### Problem set
a – In the article below about D.C.'s excluded workers, what year did Solomon Gebre Tekle come to D.C. from Ethiopia?
b – From the article below about D.C.'s excluded workers, copy the part that opens with the words containing "Driving the news: Excluded" and closes with "throughout the pandemic.".
c – List every dollar amount stated in the article below about D.C.'s excluded workers.

### Excerpt provided
+++
DC Excluded Worker Council member Solomon Gebre Tekle at t-shirt screen printing table with Amharic and English "Don't Exclude Me" slogans. Photo: Francisco Benavides, Beloved Community Incubator
A coalition of D.C.'s excluded workers is asking for $160 million in the mayor's upcoming budget.
Driving the news: Excluded workers were left out of federal pandemic aid programs and unemployment benefits. Last year, workers requested $200 million and received $41 million in the fiscal 2022 budget, equaling one-time $3,000 payments per worker, Washington City Paper reported.
What they're saying: Last Wednesday in Columbia Heights, street vendors and other excluded workers gathered in a park as part of a community food co-op but also to plan action.
One of those workers was Excluded Worker Council member Solomon Gebre Tekle, who came to D.C. from Ethiopia in 2002. He works in construction and does various odd jobs, but has struggled to get work throughout the pandemic.
+++
### Recorded data
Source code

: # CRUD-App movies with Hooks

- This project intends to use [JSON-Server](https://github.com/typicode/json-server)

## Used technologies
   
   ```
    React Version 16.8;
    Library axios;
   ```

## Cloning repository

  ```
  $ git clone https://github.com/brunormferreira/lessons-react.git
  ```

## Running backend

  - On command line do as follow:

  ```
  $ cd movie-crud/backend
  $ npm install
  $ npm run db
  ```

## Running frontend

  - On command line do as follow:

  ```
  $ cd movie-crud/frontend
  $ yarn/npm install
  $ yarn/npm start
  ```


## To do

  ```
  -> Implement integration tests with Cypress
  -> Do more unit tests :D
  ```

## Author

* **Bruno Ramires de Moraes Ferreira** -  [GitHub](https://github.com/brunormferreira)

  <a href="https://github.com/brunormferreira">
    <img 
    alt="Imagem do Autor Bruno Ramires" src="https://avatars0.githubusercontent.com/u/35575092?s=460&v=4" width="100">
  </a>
+++
### Solutions
a – 2002

b –
Driving the news: Excluded workers were left out of federal pandemic aid programs and unemployment benefits. Last year, workers requested $200 million and received $41 million in the fiscal 2022 budget, equaling one-time $3,000 payments per worker, Washington City Paper reported.
What they're saying: Last Wednesday in Columbia Heights, street vendors and other excluded workers gathered in a park as part of a community food co-op but also to plan action.
One of those workers was Excluded Worker Council member Solomon Gebre Tekle, who came to D.C. from Ethiopia in 2002. He works in construction and does various odd jobs, but has struggled to get work throughout the pandemic.

c –
$160 million
$200 million
$41 million
$3,000